- What the exercise asks: Write out the entries below exactly, but only from the line containing "thumb cmc: (119, 140)" through the line containing "middle dip: (170, 217)", and without the pictures.

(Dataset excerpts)
──────────
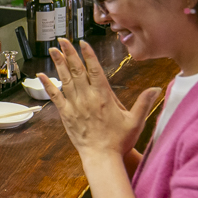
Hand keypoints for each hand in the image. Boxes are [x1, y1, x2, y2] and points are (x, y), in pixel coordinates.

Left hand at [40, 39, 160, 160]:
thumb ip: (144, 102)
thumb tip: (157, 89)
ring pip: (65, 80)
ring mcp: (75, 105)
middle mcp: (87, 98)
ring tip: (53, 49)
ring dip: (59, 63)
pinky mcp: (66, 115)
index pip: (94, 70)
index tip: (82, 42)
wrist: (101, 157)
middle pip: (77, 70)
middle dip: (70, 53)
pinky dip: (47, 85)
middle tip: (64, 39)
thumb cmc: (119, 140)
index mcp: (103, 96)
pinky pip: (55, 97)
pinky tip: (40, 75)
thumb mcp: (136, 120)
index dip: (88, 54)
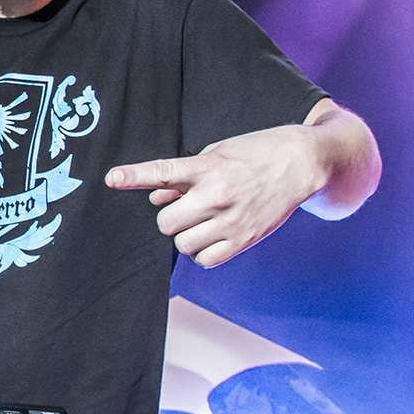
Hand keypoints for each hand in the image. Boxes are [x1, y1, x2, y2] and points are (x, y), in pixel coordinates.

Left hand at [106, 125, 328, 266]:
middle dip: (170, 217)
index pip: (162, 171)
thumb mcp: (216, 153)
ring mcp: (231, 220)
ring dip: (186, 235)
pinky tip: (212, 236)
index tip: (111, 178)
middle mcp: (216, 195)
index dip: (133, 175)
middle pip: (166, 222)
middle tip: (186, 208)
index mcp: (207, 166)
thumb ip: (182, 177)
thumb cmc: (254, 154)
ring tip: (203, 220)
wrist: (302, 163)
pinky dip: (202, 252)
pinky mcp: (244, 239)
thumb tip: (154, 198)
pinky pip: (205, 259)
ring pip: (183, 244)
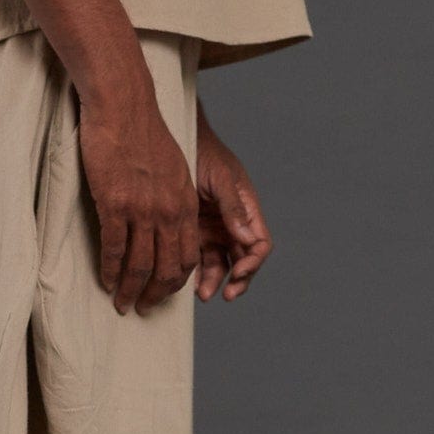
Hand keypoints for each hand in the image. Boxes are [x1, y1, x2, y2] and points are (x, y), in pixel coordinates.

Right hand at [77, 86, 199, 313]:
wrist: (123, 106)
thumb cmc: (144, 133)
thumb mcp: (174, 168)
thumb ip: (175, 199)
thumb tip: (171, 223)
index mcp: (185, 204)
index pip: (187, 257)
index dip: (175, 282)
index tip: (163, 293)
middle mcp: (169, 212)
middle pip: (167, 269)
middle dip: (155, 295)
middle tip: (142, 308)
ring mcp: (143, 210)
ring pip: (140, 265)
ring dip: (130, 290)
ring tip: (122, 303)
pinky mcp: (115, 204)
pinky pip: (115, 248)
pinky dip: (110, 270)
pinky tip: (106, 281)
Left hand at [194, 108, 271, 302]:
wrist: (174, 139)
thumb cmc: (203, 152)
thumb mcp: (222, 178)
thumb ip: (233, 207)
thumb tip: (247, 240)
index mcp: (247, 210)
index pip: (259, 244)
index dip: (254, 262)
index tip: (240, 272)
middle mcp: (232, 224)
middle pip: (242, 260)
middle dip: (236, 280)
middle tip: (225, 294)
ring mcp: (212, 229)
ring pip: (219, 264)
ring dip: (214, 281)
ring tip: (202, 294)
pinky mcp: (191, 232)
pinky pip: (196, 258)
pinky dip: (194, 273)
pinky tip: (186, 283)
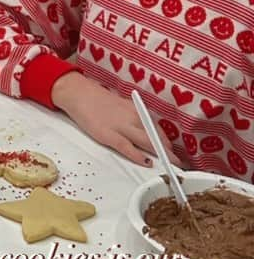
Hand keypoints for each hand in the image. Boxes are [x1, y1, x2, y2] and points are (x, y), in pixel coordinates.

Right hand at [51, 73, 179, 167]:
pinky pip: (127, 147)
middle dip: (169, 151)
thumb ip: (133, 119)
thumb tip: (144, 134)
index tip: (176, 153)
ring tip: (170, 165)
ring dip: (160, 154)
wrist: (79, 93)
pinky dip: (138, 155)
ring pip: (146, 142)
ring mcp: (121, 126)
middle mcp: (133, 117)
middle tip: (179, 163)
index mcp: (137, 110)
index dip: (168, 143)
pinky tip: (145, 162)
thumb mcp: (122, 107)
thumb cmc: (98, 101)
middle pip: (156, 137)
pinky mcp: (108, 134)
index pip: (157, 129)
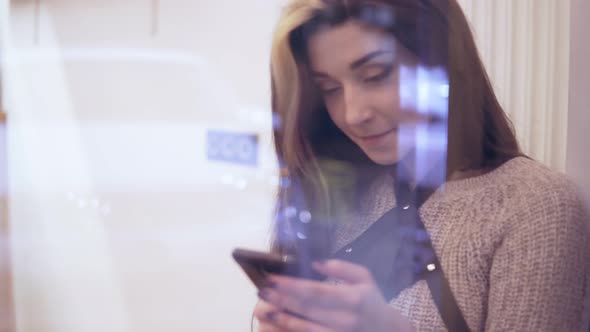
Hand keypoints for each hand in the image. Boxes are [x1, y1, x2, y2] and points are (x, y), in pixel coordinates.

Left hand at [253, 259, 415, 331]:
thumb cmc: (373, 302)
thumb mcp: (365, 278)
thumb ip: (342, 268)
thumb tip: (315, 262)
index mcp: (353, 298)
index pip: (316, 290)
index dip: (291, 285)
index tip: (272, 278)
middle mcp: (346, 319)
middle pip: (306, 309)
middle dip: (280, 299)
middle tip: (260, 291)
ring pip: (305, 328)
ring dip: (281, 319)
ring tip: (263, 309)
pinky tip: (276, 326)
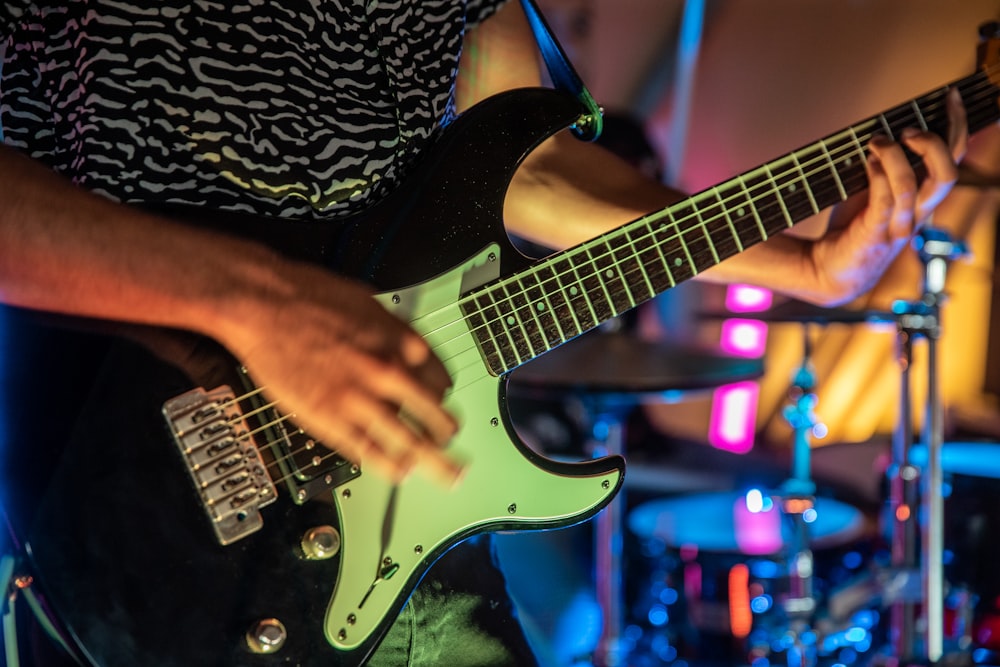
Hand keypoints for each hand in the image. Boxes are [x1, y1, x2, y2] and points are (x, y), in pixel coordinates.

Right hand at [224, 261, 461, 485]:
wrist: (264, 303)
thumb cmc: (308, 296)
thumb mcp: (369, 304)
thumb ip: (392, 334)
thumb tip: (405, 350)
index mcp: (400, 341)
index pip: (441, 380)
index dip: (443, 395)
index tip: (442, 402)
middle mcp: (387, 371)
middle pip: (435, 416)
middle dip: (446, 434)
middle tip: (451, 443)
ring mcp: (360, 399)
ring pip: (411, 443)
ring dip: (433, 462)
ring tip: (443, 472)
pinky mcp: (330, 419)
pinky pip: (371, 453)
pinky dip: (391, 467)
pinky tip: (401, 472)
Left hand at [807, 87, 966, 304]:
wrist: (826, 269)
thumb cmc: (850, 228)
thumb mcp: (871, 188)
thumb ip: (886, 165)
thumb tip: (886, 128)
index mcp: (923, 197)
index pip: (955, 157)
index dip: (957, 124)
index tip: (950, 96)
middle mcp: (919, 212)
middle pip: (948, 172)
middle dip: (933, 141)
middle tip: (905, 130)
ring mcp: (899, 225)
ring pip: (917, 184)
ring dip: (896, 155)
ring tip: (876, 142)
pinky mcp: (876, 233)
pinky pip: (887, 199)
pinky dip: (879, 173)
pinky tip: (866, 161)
──────────
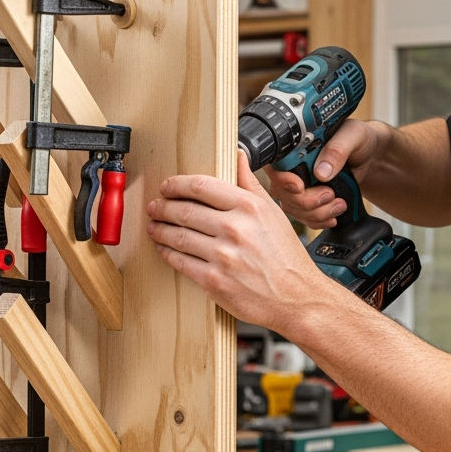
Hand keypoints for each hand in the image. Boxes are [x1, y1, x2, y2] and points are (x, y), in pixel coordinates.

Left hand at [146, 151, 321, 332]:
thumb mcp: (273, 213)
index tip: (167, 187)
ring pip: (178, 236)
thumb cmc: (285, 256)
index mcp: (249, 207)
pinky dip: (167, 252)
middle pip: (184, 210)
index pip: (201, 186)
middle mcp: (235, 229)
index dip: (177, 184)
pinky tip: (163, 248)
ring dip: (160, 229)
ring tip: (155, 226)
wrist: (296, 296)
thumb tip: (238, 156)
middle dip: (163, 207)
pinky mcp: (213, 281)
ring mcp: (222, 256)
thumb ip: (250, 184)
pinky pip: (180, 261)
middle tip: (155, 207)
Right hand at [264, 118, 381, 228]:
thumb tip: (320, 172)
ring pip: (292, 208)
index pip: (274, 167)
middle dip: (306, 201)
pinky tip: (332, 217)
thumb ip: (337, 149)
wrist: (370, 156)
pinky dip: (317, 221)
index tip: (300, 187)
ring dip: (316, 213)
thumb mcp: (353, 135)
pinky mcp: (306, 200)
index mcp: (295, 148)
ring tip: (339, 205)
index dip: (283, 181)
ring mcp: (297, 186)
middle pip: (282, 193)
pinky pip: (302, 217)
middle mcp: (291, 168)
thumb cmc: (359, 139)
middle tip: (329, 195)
──────────
- Reply:
thumb cmc: (119, 140)
index mcp: (103, 96)
pinky pip: (55, 97)
pinky tip: (40, 75)
thumb mcp: (136, 120)
index dip: (88, 54)
Hand keypoints for each hand in the image. Boxes are [x1, y1, x2, y2] and points are (x, y), in pixel coordinates.

Left hand at [106, 125, 328, 266]:
middle dip: (170, 217)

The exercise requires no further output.